Let's say I have a participant who performs a test and I am measuring EMG (multiple trials/epochs). This participant has to come in for multiple sessions and every time the EMG is measured. Now I want to find out if features that are found in EMG are informative for predicting the result of the test.
For every signal, I am therefore extracting multiple features which are then used for multiple linear regression to predict the score of the test. I want to compare the weights that are assigned to every feature to find out what features have the most influence on the prediction.
Now the problem is that for outlier rejection, I remove the data points that lie further than 3 standard deviations away from the mean, if the feature is Normally distributed. If the feature is not Normally distributed, I first use a transformation (Yeo-Johnson) to obtain a Normal distribution, and then use the same outlier removal technique. Can the weights then still be compared?

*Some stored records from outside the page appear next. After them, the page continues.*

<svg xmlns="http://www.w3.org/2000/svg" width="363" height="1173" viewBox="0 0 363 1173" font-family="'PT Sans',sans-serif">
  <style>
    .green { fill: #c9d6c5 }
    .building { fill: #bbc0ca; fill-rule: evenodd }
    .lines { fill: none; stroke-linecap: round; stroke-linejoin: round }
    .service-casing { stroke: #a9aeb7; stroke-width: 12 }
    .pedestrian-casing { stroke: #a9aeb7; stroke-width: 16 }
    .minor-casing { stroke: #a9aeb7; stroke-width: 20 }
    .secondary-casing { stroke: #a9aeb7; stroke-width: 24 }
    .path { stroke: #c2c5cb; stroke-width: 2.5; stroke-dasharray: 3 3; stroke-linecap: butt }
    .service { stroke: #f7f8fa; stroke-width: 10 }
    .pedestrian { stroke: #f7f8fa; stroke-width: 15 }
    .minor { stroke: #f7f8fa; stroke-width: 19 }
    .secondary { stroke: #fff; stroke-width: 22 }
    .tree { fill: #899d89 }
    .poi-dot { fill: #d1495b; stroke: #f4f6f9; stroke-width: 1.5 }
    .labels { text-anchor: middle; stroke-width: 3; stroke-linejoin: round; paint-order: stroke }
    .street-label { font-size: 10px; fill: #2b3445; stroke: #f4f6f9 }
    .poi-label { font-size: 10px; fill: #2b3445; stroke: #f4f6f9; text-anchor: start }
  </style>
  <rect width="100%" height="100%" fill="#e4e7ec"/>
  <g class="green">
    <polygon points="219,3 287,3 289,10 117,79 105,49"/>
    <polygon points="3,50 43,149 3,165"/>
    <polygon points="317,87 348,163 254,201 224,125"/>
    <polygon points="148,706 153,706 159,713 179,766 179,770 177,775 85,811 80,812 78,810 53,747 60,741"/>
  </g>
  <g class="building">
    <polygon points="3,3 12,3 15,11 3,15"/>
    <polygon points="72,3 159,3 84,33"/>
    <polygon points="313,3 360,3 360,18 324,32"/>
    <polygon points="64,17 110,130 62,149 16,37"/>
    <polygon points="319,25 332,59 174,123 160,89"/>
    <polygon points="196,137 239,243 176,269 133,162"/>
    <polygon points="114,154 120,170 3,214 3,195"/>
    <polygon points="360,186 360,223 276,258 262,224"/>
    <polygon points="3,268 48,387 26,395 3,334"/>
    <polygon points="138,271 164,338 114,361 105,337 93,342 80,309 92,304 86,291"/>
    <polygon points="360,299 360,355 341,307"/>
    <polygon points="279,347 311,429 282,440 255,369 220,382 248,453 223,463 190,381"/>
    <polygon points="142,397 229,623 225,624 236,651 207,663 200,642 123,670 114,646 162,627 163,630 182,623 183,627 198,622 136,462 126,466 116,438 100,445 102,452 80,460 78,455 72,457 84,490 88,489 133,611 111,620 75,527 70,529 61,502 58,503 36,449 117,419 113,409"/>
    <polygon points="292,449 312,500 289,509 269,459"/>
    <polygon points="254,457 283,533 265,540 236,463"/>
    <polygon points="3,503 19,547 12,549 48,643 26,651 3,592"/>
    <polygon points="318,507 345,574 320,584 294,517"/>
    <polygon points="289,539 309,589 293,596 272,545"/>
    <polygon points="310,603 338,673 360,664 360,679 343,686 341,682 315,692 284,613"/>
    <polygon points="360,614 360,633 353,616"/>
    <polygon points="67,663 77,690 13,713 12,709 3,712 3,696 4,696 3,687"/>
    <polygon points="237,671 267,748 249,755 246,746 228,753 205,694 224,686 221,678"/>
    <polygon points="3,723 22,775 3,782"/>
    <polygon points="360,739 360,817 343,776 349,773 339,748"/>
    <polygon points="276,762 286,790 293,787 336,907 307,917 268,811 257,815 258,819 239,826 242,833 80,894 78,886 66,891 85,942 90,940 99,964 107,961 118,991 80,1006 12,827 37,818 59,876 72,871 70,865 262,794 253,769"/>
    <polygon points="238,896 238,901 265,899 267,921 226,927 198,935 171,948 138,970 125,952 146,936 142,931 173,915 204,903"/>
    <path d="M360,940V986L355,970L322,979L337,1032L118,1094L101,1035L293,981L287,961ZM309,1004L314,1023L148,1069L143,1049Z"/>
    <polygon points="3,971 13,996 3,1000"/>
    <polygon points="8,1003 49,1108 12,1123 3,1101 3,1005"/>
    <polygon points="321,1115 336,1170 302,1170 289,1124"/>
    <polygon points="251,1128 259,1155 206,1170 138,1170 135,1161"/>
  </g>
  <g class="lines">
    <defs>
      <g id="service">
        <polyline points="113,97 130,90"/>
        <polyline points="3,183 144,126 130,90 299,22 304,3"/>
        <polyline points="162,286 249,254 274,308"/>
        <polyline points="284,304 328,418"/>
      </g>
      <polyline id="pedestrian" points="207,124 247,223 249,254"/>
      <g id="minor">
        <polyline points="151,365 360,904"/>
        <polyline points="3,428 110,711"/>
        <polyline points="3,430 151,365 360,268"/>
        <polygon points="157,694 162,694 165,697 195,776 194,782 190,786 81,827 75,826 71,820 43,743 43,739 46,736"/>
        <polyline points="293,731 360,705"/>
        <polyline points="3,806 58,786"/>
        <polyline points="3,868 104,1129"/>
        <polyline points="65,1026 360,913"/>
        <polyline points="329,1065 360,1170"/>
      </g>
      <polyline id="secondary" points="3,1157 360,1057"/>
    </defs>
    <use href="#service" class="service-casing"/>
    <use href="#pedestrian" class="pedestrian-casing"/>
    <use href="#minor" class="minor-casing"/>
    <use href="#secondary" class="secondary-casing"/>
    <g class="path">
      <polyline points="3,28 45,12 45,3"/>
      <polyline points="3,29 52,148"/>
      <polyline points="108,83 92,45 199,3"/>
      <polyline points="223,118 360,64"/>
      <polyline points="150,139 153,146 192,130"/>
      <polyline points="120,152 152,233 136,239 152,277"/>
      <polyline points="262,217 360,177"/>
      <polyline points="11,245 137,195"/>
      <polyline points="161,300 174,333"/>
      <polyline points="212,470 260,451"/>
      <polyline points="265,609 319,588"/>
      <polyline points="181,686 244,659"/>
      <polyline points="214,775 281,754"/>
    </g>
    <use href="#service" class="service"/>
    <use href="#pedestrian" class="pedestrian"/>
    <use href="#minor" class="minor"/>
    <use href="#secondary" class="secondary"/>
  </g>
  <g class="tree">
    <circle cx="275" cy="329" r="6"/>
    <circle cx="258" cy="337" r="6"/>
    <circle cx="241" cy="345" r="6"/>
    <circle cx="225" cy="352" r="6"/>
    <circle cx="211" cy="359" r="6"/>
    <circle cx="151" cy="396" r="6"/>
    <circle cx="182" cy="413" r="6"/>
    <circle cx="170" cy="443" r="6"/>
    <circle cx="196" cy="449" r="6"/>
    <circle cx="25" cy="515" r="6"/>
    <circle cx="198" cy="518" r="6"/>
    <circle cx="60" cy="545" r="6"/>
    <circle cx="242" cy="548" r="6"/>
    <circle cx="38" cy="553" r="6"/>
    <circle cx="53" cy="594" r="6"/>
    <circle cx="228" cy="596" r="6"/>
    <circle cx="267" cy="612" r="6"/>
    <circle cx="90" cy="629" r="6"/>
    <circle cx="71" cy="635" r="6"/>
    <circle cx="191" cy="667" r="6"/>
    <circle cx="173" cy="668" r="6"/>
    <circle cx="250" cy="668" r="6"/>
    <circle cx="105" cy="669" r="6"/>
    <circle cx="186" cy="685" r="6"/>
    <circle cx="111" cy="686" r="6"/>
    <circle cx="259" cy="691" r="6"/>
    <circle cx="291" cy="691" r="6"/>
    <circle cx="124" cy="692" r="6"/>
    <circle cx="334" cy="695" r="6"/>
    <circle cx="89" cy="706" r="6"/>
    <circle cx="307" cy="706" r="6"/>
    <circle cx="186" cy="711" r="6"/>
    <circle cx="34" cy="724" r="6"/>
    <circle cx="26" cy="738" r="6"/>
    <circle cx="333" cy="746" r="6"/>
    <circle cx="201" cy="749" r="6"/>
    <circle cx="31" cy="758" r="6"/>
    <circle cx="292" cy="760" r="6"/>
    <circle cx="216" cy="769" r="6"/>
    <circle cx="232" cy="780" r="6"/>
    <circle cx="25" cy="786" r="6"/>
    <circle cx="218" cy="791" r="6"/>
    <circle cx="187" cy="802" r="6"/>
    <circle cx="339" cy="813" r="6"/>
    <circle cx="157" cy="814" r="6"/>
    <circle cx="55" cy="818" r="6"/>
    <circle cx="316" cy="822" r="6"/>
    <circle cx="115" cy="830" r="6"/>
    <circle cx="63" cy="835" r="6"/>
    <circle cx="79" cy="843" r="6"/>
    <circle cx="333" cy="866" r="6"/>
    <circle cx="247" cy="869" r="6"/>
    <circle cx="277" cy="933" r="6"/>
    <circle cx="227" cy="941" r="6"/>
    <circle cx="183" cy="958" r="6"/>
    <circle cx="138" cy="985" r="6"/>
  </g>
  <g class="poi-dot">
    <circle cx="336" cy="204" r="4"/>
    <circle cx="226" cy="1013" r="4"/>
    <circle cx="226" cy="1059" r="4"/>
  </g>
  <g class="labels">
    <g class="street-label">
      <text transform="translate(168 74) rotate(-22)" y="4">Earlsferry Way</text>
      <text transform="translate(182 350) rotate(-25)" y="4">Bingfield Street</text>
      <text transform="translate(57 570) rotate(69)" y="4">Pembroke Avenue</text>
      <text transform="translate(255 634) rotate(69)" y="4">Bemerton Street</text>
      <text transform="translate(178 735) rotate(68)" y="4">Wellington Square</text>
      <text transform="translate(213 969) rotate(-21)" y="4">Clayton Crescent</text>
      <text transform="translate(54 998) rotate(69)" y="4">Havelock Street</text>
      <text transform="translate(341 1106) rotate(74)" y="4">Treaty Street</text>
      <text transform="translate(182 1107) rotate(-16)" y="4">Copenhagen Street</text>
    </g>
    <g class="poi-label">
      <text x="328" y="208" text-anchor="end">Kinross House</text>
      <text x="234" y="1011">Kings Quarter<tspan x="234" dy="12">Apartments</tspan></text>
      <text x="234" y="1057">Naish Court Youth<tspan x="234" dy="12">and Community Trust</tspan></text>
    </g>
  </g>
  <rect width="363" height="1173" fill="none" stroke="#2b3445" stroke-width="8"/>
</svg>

For e.g., feature C in EMG signal 1, the transformation does not have to be applied (because it is already Normally distributed). For feature C in EMG signal 2 is also does not have to be applied. But for feature C in EMG signal 3 the transformation is applied.
Then what is the influence on the regression weights for that feature? Am I still able to compare the weights for a feature if it was transformed in some signals, but not in others?
Or: could a method be to just use the transformation to find out what the outliers are, but not keep the transformed data?